The FTSEurofirst 300 share index rose 0.02 percent to 1,137.88 while Britain's FTSE 100 gained 0.1 percent.
In France, CAC-40 gained 0.05 percent while Italy's FTSE MIB rose 0.3 percent. In Spain, IBEX fell 0.1 percent. Germany's DAX slipped 0.04 percent.
The single currency picked up against the greenback, trading around $1.32 percent.
Asian markets had rallied earlier with the Japanese benchmark index surging to fresh 2012 highs on stimulus optimism as the newly elected Shinzo Abe-led government looked to boost Japan's lagging economy.
The Nikkei stock average climbed 0.7 percent to 10395.18 while South Korea's KOSPI rose 0.49 percent to 1997.05. In Hong Kong, the Hang Seng gained 0.13 percent to 22648.15 towards close. China's Shanghai Composite Index ended 1.24 percent higher to 2233.25.
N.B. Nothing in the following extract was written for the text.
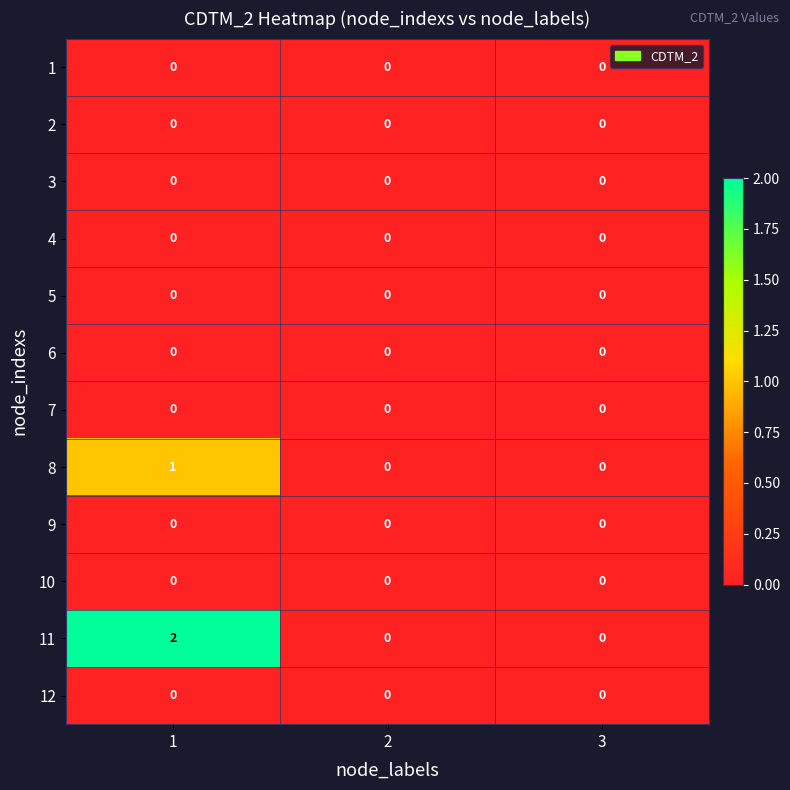

Which series has the widest spread of values?

11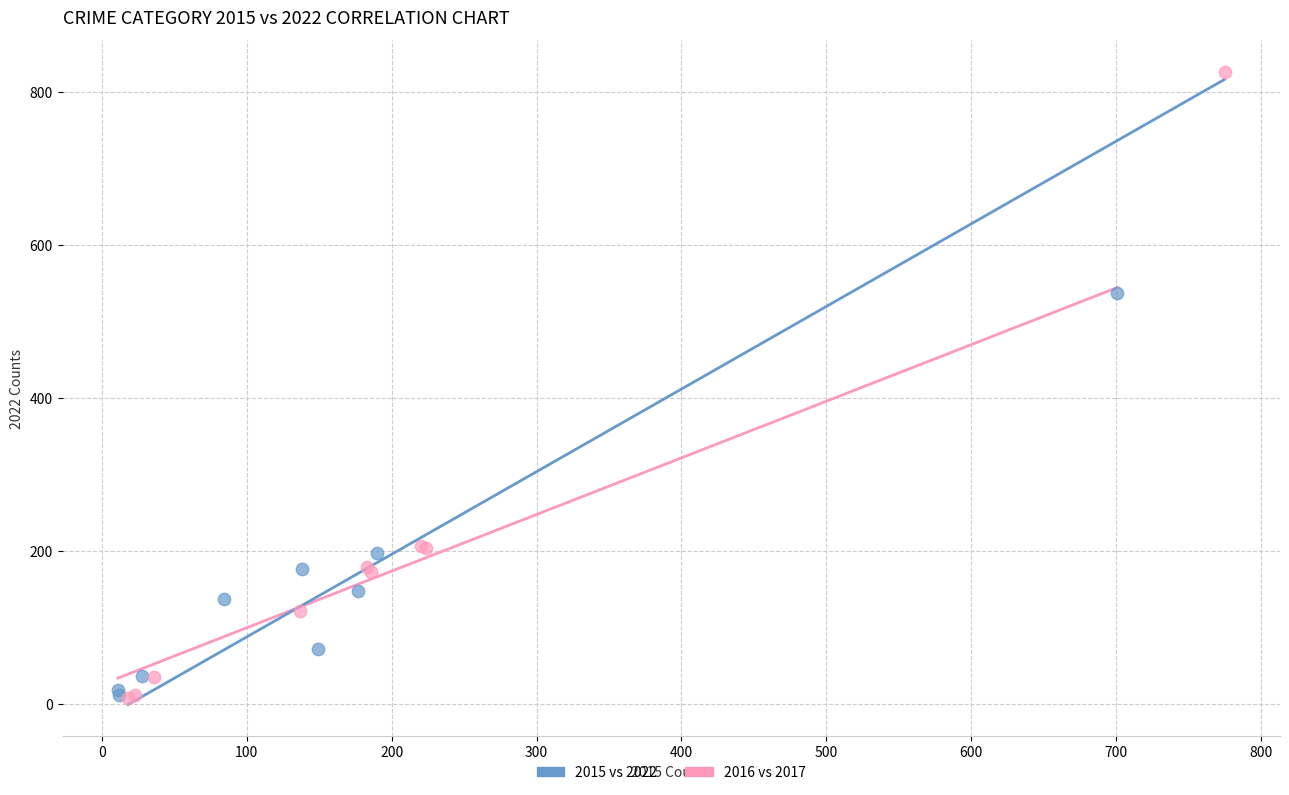

What are all the series names shown in the legend?

2015 vs 2022, 2016 vs 2017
Despite the upbeat sentiments, Asian investors remained cautious on developments on the US 'fiscal cliff' front as lawmakers struggle to reach a consensus before the year-end deadline. President Barack Obama, who returned to Washington cutting short his vacation, is set to meet congressional leaders at White House later in the day.
The House is also set to meet over the weekend for a last-minute scramble to reach a solution and Washington looks all set to end the year in extended wrangling over the numbers. Some lawmakers suggest that that the hurried efforts in the final hour are just meant to ensure that the blame falls on the other party.
Japanese traders continued to remain upbeat as the Yen dropped to more than two-year depths against the Dollar, pushing the Nikkei to close with most gains since 2005. The newly elected government, under the leadership of Shinzo Abe has maintained economic recovery as its major priority.
"Abe has already proposed radical monetary easing, including the introduction of a 2 percent inflation target, as well as economic stimulus in a ¥10trn supplementary FY12 budget," noted analysts at Nomura Research.
"In response to strong pressure from the new administration, the Bank of Japan has indicated its intention to consider setting an inflation target at its January policy meeting".
The Japanese economy has remained weak in the recent past, hurt by weak external demand and stubborn deflation. Official data released early in the day showed that the country's industrial output dropped 1.7 percent in November and core consumer prices eased 0.1 percent.